OpenAI’s response_format with type: "json_schema":

Terminal window
curl http://localhost:1234/v1/chat/completions \
-H "Content-Type: application/json" \
-d '{
"model": "default",
"messages": [{"role": "user", "content": "Gimme a sample address."}],
"response_format": {
"type": "json_schema",
"json_schema": {
"name": "Address",
"schema": {
"type": "object",
"properties": {
"street": {"type": "string"},
"city": {"type": "string"},
"state": {"type": "string", "pattern": "^[A-Z]{2}$"},
"zip": {"type": "integer", "minimum": 10000, "maximum": 99999}
},
"required": ["street", "city", "state", "zip"],
"additionalProperties": false
}
}
}
}'

With the OpenAI Python client, client.beta.chat.completions.parse accepts a pydantic model directly and returns parsed objects:

from openai import OpenAI
from pydantic import BaseModel
client = OpenAI(api_key="not-used", base_url="http://localhost:1234/v1/")
class Address(BaseModel):
street: str
city: str
state: str
zip: int
completion = client.beta.chat.completions.parse(
model="default",
messages=[{"role": "user", "content": "Gimme a sample address."}],
response_format=Address,
)
print(completion.choices[0].message.parsed)

Full examples: openai_response_format, json_schema.

For JSON-Schema-constrained tool arguments (rather than the whole response), set strict: true on the function tool; see tool calling.

Beyond JSON schemas, the grammar request field accepts regex, Lark, and raw llguidance constraints. grammar and response_format are mutually exclusive in one request.

Over HTTP, grammar is a tagged object (on Chat Completions, Responses, legacy Completions, and the Anthropic Messages endpoint):

{"grammar": {"type": "regex", "value": "(- [^\\n]*\\n)+(- [^\\n]*)"}}
typevalueUse for
regexregex stringFixed-shape text: lists, IDs, dates.
json_schemaJSON schema objectSame constraint as response_format, without the wrapper.
larkLark grammar stringContext-free syntax: expressions, DSLs.
llguidancellguidance grammar objectComposed grammars; full control.

In the Python SDK the same four constraints are selected by grammar_type ("regex", "json_schema", "lark", "llguidance") with grammar as a string; JSON-encode the json_schema and llguidance object forms.
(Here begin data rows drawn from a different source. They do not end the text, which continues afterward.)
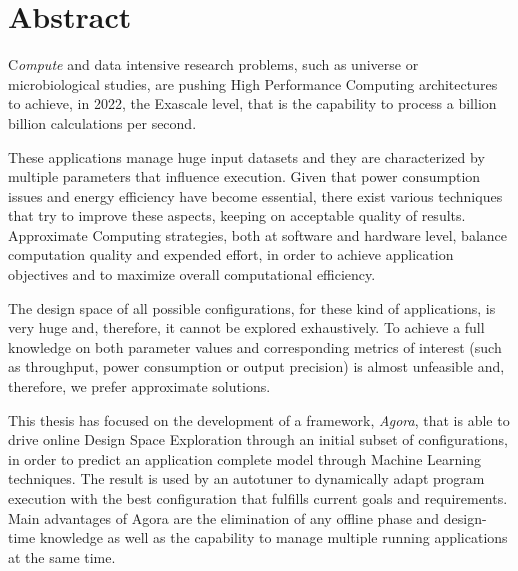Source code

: \chapter*{Abstract}

\lettrine{C}{}\textit{ompute} and data intensive research problems, such as universe or microbiological studies, are pushing High Performance Computing architectures to achieve, in 2022, the Exascale level, that is the capability to process a billion billion calculations per second.

These applications manage huge input datasets and they are characterized by multiple parameters that influence execution. Given that power consumption issues and energy efficiency have become essential, there exist various techniques that try to improve these aspects, keeping on acceptable quality of results. Approximate Computing strategies, both at software and hardware level, balance computation quality and expended effort, in order to achieve application objectives and to maximize overall computational efficiency.

The design space of all possible configurations, for these kind of applications, is very huge and, therefore, it cannot be explored exhaustively. To achieve a full knowledge on both parameter values and corresponding metrics of interest (such as throughput, power consumption or output precision) is almost unfeasible and, therefore, we prefer approximate solutions.

This thesis has focused on the development of a framework, \textit{Agora}, that is able to drive online Design Space Exploration through an initial subset of configurations, in order to predict an application complete model through Machine Learning techniques. The result is used by an autotuner to dynamically adapt program execution with the best configuration that fulfills current goals and requirements. Main advantages of Agora are the elimination of any offline phase and design-time knowledge as well as the capability to manage multiple running applications at the same time.
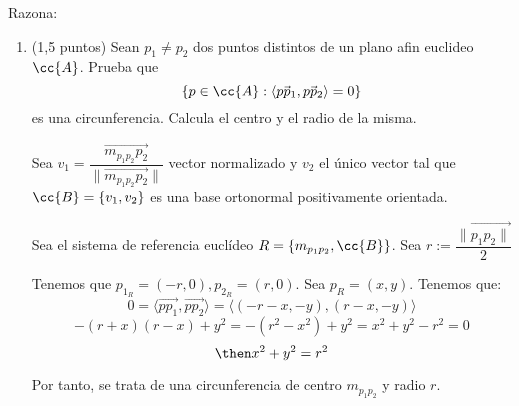 \documentclass[12pt]{article}
\begin{document}
    \begin{ejercicio}[3 puntos]
        Razona:
        
        \begin{enumerate}
        \item (1,5 puntos) Sean \( p_1\neq p_2 \) dos puntos distintos de un plano afin euclideo \( \cc{A} \).
        Prueba que 
        \[
        \{ p \in \cc{A} : \langle \vec{p p_1}, \vec{p p_2} \rangle = 0 \}
        \]
        es una circunferencia. Calcula el centro y el radio de la misma.

        \noindent

        Sea $v_1=\dfrac{\vec{m_{p_1p_2}p_2}}{\|\vec{m_{p_1p_2}p_2}\|}$ vector normalizado y $v_2$ el único vector tal que $\cc{B} = \{v_1,v_2\}$ es una base ortonormal positivamente orientada. 

        \noindent
        Sea el sistema de referencia euclídeo $R=\{m_{p_1p_2},\cc{B}\}$. Sea $r:=\dfrac{\|\vec{p_1p_2\|}}{2}$

        Tenemos que $p_{1_R}=(-r,0), p_{2_R}=(r,0)$. Sea $p_R = (x,y)$. Tenemos que: 
        $$0 = \langle\vec{pp_1},\vec{pp_2}\rangle = \langle(-r-x,-y),(r-x,-y)\rangle $$
        $$ -(r+x)(r-x) + y^2 = -(r^2-x^2)+y^2 = x^2 + y^2 - r^2 = 0$$
        $$\then x^2 + y^2 = r^2$$

        Por tanto, se trata de una circunferencia de centro $m_{p_1p_2}$ y radio $r$.
        

\end{enumerate}
\end{ejercicio}
\end{document}
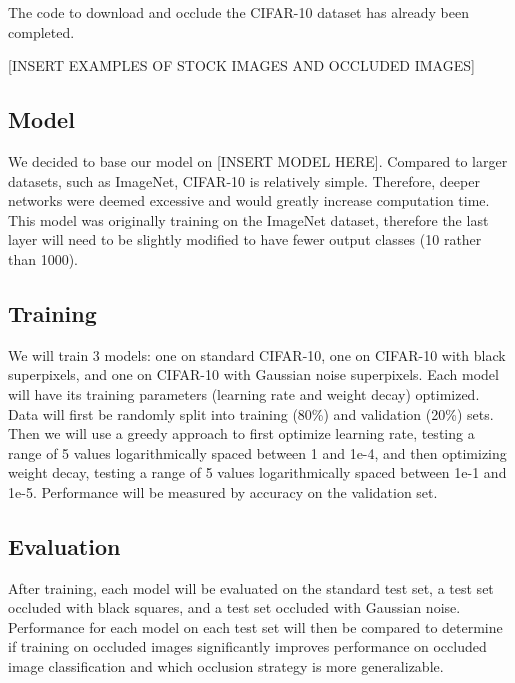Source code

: \documentclass{article}
\begin{document}
The code to download and occlude the CIFAR-10 dataset has already been completed. 
\vspace{3mm} %

[INSERT EXAMPLES OF STOCK IMAGES AND OCCLUDED IMAGES]
\subsection{Model}
We decided to base our model on [INSERT MODEL HERE]. Compared to larger datasets, such as ImageNet, CIFAR-10 is relatively simple. Therefore, deeper networks were deemed excessive and would greatly increase computation time. This model was originally training on the ImageNet dataset, therefore the last layer will need to be slightly modified to have fewer output classes (10 rather than 1000). 
\subsection{Training}
We will train 3 models: one on standard CIFAR-10, one on CIFAR-10 with black superpixels, and one on CIFAR-10 with Gaussian noise superpixels. Each model will have its training parameters (learning rate and weight decay) optimized. Data will first be randomly split into training (80\%) and validation (20\%) sets. Then we will use a greedy approach to first optimize learning rate, testing a range of 5 values logarithmically spaced between 1 and 1e-4, and then optimizing weight decay, testing a range of 5 values logarithmically spaced between 1e-1 and 1e-5. Performance will be measured by accuracy on the validation set. 
\subsection{Evaluation}
After training, each model will be evaluated on the standard test set, a test set occluded with black squares, and a test set occluded with Gaussian noise. Performance for each model on each test set will then be compared to determine if training on occluded images significantly improves performance on occluded image classification and which occlusion strategy is more generalizable. 
\end{document}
In Rust, pass a Constraint to RequestBuilder::set_constraint:

let request = RequestBuilder::new()
.set_constraint(mistralrs::Constraint::Regex(
"(- [^\n]*\n)+(- [^\n]*)(\n\n)?".to_string(),
))
.add_message(TextMessageRole::User, "Please write a few jokes.");

Constraint::Regex, Constraint::Lark, Constraint::JsonSchema, and Constraint::Llguidance mirror the HTTP variants.

Full examples: regex, lark, llguidance (HTTP); regex, lark_llg (Python); grammar, llguidance (Rust).

  • response_format accepts {"type": "text"} (no constraint) and {"type": "json_schema", ...}. OpenAI’s json_object mode is not accepted; supply a schema instead. See OpenAI compatibility for field-level deviations.
  • Constrained decoding restricts which tokens can be sampled; it does not change what the model wants to say. Prompting for the data you expect still matters, and a low temperature helps on extraction tasks.
  • Schema output shape may differ from OpenAI’s behavior on ambiguous schemas (llguidance enforces the schema literally).